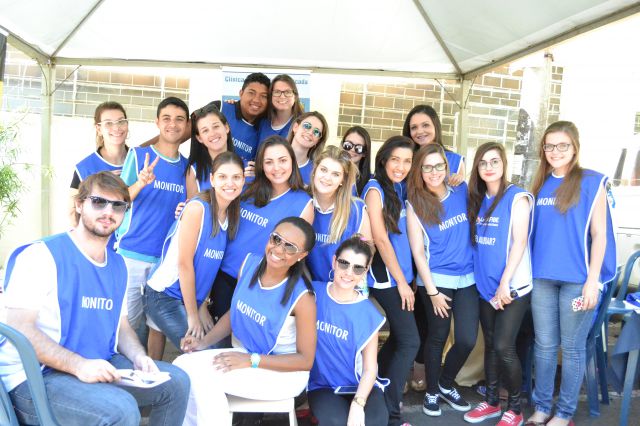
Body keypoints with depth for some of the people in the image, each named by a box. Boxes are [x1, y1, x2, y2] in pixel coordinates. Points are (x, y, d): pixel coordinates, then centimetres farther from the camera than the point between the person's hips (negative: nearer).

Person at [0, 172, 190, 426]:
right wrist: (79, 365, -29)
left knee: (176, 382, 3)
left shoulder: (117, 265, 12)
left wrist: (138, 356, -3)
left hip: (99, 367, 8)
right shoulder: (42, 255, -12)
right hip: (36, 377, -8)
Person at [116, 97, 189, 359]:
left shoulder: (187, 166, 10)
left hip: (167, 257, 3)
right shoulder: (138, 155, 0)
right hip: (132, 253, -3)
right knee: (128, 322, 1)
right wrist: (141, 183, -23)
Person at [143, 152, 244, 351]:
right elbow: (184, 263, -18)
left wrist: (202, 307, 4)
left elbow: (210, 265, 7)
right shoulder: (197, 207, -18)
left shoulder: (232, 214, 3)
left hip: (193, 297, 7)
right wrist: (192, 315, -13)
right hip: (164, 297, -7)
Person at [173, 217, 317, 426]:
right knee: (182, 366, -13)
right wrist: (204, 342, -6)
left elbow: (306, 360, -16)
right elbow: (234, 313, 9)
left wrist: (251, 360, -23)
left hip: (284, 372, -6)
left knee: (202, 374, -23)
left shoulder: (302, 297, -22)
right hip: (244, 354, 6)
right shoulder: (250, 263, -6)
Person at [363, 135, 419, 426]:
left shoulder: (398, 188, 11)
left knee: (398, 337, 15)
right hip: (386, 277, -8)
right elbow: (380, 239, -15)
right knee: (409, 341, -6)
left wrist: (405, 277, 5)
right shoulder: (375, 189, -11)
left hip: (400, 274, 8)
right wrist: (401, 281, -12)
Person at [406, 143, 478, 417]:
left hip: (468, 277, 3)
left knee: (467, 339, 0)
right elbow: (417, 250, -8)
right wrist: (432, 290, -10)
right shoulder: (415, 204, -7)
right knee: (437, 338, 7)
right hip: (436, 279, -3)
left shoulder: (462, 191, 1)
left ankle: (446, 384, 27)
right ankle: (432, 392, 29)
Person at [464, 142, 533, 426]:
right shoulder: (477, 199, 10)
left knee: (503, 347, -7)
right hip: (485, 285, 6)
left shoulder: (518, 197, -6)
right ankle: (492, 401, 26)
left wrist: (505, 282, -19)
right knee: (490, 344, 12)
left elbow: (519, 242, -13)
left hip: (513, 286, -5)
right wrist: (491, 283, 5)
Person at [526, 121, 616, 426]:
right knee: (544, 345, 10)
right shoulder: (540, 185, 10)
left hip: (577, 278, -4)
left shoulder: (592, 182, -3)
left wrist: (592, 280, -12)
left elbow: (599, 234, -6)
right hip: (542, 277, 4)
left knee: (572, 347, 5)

········

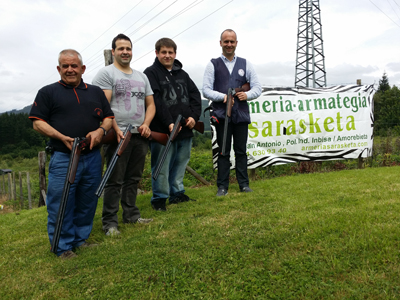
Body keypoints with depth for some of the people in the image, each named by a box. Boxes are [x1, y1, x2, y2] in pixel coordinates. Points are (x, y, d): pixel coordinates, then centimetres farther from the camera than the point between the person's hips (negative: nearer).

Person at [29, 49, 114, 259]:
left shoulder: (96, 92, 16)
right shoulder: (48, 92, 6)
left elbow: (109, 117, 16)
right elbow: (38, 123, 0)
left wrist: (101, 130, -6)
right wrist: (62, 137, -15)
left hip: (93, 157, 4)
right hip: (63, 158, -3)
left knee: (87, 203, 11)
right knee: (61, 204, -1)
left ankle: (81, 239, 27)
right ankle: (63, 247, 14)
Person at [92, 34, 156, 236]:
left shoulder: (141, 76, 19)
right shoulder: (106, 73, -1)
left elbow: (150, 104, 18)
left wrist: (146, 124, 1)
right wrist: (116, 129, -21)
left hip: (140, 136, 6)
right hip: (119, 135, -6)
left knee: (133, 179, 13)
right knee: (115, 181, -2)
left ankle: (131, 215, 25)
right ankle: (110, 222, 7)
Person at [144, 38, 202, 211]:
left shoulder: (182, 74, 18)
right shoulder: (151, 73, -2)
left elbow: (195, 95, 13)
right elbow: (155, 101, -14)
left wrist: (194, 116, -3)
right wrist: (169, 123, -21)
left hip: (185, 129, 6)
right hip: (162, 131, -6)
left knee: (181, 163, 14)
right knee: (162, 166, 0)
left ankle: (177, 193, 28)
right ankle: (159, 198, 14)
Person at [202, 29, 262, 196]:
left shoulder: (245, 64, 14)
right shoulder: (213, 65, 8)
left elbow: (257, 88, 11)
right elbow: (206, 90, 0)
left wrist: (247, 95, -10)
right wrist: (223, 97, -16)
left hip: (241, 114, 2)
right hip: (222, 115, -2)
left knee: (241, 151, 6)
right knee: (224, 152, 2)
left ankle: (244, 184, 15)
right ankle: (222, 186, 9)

········

* [EXERCISE]:
In the records, substitute "knee joint" for every "knee" from the line with "right wrist: (223, 97, -16)" up to and including the line with "right ankle: (222, 186, 9)", changing nothing else. Output only those lines.

* [WRITTEN RESPONSE]:
right wrist: (223, 97, -16)
left hip: (241, 114, 2)
right hip: (222, 115, -2)
left knee joint: (241, 151, 6)
right knee joint: (224, 152, 2)
left ankle: (244, 184, 15)
right ankle: (222, 186, 9)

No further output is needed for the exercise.